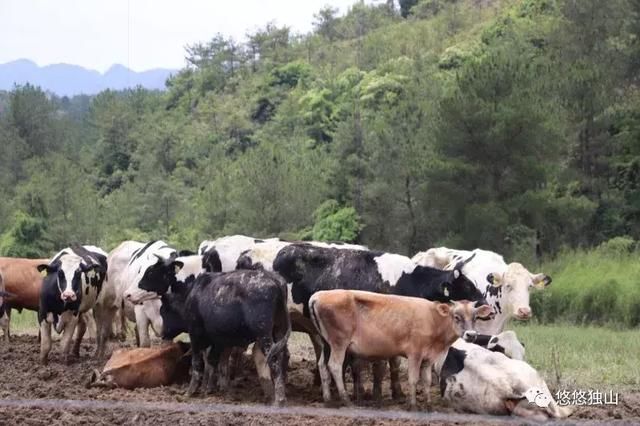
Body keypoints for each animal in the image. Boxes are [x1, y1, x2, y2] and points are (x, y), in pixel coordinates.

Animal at [159, 270, 292, 406]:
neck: (193, 294)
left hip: (264, 334)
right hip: (279, 330)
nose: (162, 333)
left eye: (163, 311)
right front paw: (209, 388)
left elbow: (197, 362)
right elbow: (212, 361)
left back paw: (279, 400)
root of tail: (274, 280)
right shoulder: (219, 340)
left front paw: (191, 391)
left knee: (274, 359)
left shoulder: (195, 335)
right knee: (283, 355)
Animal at [308, 290, 492, 410]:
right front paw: (413, 405)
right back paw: (346, 400)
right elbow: (413, 379)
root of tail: (318, 295)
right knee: (334, 366)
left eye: (475, 317)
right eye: (456, 317)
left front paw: (428, 404)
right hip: (339, 343)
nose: (471, 335)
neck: (433, 319)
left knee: (322, 365)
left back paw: (328, 399)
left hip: (326, 343)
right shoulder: (414, 354)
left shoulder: (428, 358)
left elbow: (426, 380)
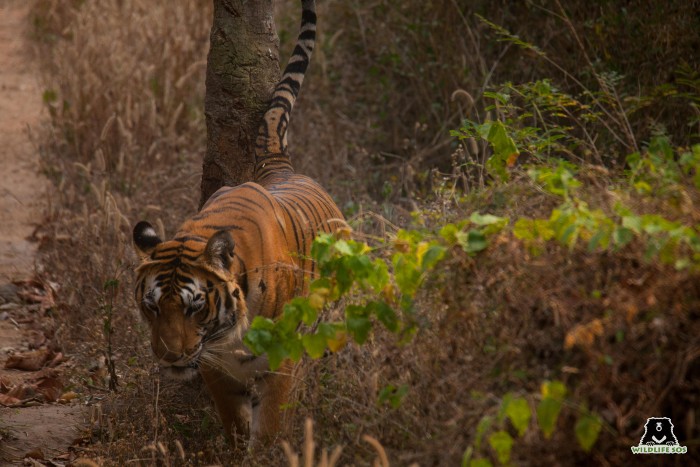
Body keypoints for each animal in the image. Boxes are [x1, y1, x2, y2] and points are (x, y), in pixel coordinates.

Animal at [132, 0, 344, 446]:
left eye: (195, 307)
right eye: (152, 306)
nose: (171, 357)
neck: (227, 338)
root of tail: (281, 169)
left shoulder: (282, 360)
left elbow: (271, 426)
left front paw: (268, 451)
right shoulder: (214, 367)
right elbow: (233, 420)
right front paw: (232, 449)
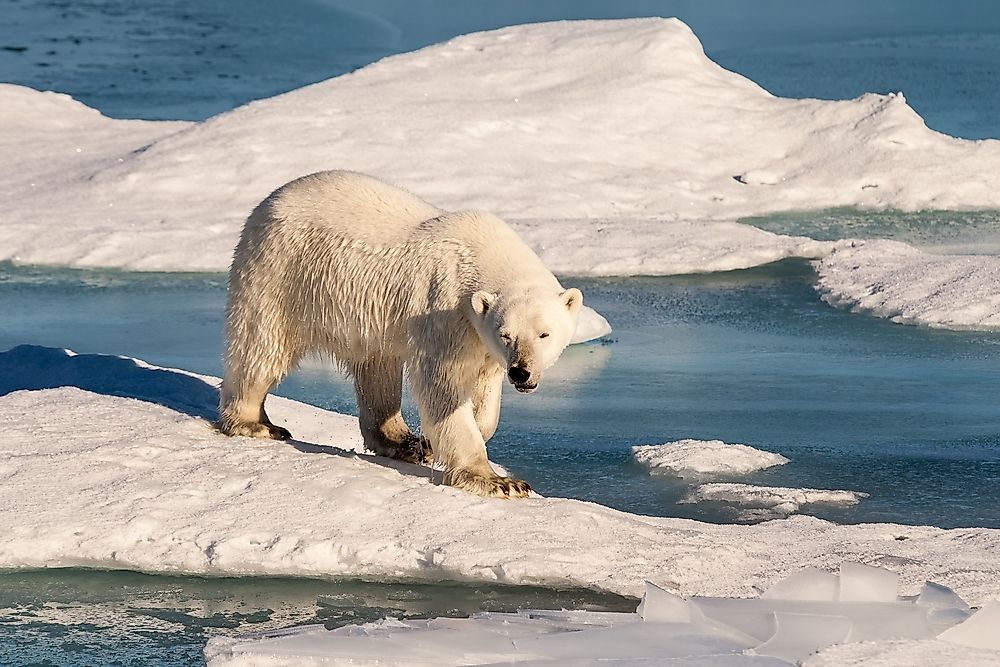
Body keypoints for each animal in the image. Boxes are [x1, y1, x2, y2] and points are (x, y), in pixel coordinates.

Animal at [215, 170, 584, 498]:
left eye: (544, 334)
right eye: (506, 334)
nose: (521, 372)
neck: (482, 253)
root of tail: (270, 200)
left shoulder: (479, 340)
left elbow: (484, 392)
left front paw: (447, 438)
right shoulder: (444, 312)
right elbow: (443, 387)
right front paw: (497, 481)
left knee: (378, 368)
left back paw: (402, 440)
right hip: (281, 272)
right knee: (261, 346)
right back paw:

-=-=-

→ **PROBLEM DESCRIPTION**: Output each record precisely as it appears, and drop every picture.

→ **ANSWER SPACE**:
Body keypoints for each animal in the image. Boxes are [x1, y1, x2, y2] and points are (x, y), in pixel coordinates.

Animal at [159, 270, 292, 406]:
neck: (193, 294)
left hip: (264, 334)
right hip: (279, 330)
nose: (162, 333)
left eye: (163, 311)
right front paw: (209, 388)
left elbow: (197, 362)
right elbow: (212, 361)
left back paw: (279, 400)
root of tail: (274, 280)
right shoulder: (219, 340)
left front paw: (191, 391)
left knee: (274, 359)
left shoulder: (195, 335)
right knee: (283, 355)
Animal at [308, 290, 492, 410]:
right front paw: (413, 405)
right back paw: (346, 400)
right elbow: (413, 379)
root of tail: (318, 295)
right knee: (334, 366)
left eye: (475, 317)
right eye: (456, 317)
left front paw: (428, 404)
right hip: (339, 343)
nose: (471, 335)
neck: (433, 319)
left knee: (322, 365)
left back paw: (328, 399)
left hip: (326, 343)
right shoulder: (414, 354)
left shoulder: (428, 358)
left elbow: (426, 380)
Body keypoints for each animal in the image. Boxes are [x1, y1, x2, y2] and points are (x, y), in pixel coordinates.

Animal at [132, 0, 344, 446]:
left eye: (195, 307)
right eye: (152, 306)
nose: (171, 357)
neck: (227, 338)
root of tail: (281, 169)
left shoulder: (282, 360)
left elbow: (271, 426)
left front paw: (268, 451)
right shoulder: (214, 367)
right elbow: (233, 420)
right front paw: (232, 449)
Body keypoints for each animal in the image. Boxes are [x1, y1, x2, y2] and points are (x, y), in pixel coordinates.

Animal at [215, 170, 584, 498]:
left eye: (544, 334)
right eye: (506, 334)
nose: (521, 372)
neck: (482, 253)
root of tail: (270, 200)
left shoulder: (479, 340)
left elbow: (484, 392)
left front paw: (447, 438)
right shoulder: (444, 312)
right elbow: (443, 387)
right front paw: (497, 481)
left knee: (378, 368)
left back paw: (402, 440)
right hip: (281, 272)
right knee: (261, 346)
right back paw:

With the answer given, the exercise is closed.